Data records.
☆ ☆ ☆ ☆ ☆ ☆ ☆
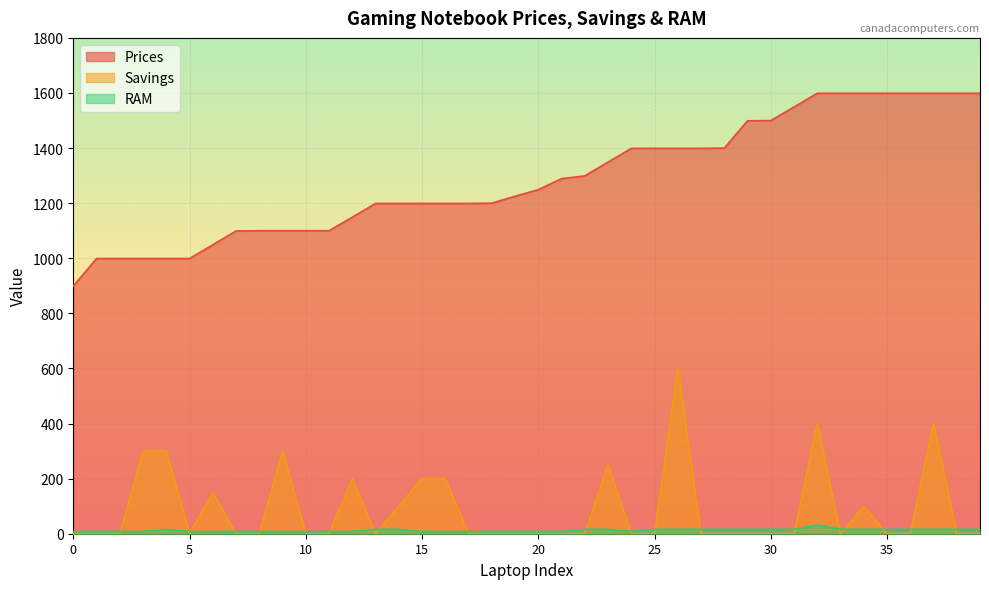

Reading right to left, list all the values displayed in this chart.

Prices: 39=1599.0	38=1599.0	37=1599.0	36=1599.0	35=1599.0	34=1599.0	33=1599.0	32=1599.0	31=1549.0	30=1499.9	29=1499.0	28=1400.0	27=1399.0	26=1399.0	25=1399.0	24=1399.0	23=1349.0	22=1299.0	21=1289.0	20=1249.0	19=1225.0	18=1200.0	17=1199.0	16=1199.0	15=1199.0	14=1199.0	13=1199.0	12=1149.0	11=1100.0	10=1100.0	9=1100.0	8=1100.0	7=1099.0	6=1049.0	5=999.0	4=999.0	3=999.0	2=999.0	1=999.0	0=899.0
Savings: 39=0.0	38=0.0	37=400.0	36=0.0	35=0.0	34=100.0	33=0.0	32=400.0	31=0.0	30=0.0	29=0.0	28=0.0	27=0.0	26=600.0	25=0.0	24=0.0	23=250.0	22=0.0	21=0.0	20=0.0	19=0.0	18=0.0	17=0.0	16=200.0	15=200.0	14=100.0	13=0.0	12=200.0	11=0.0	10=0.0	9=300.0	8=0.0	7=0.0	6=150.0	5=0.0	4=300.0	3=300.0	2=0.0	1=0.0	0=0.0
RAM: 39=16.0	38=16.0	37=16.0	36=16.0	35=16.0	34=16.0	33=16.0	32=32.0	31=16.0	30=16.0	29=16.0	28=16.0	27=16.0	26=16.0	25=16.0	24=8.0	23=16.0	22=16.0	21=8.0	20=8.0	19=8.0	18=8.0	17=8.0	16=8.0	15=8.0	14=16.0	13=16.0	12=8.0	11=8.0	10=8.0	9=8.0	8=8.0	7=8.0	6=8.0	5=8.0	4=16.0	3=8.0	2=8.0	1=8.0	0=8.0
☆ ☆ ☆ ☆ ☆ ☆ ☆
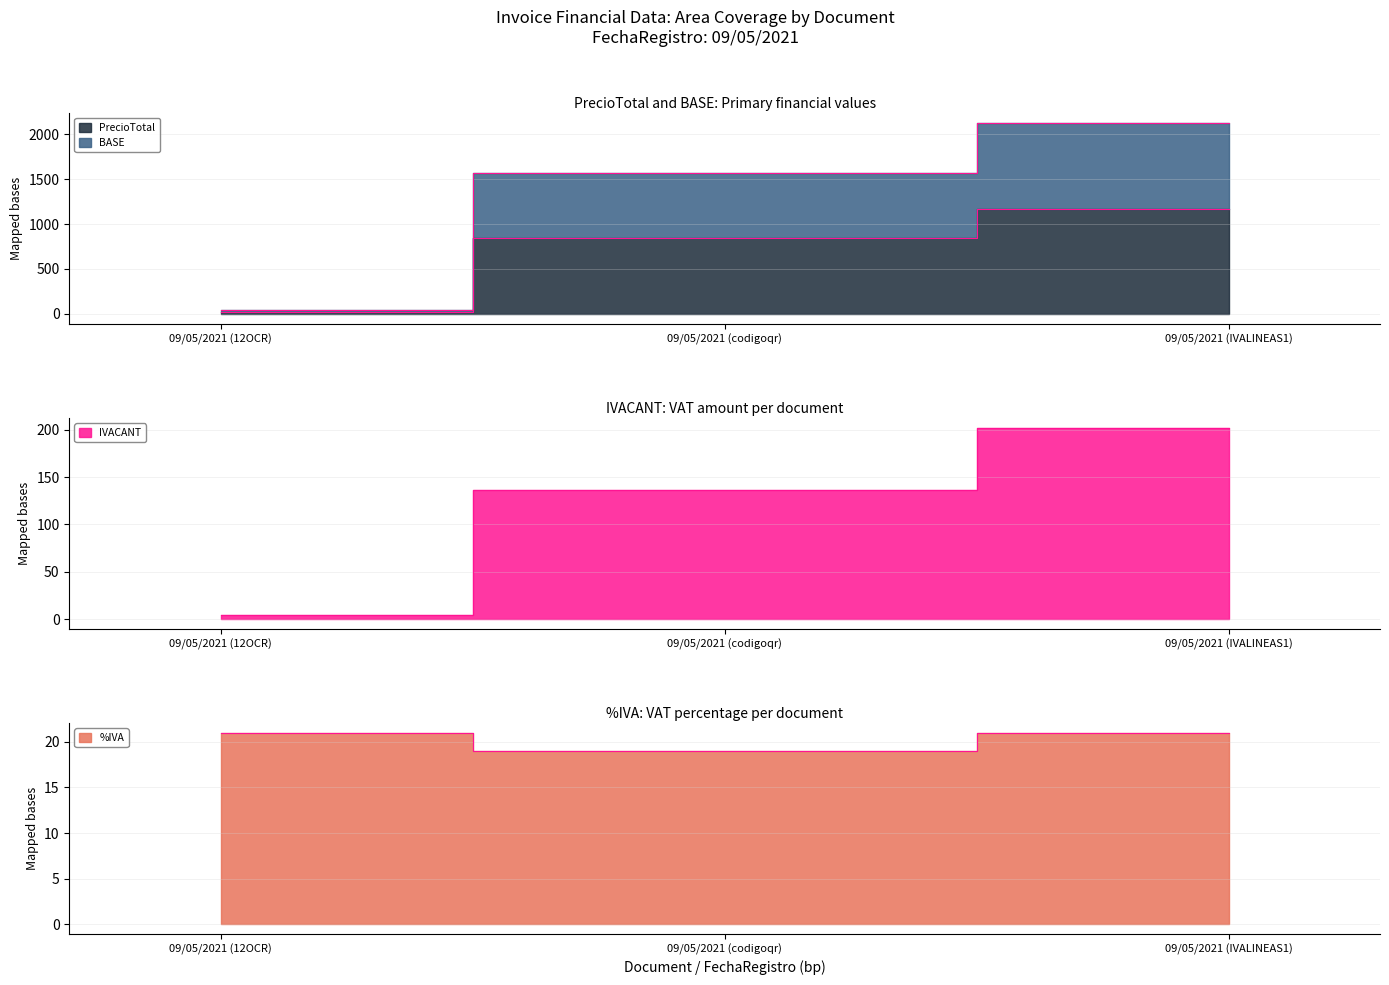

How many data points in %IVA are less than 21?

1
☆ ☆ ☆ ☆ ☆ ☆ ☆
Exercise directions. Extract each line in the entries above that contains the string "points". Treat uppercase and lowercase letters as different.

Solution for this problem.
How many data points in %IVA are less than 21?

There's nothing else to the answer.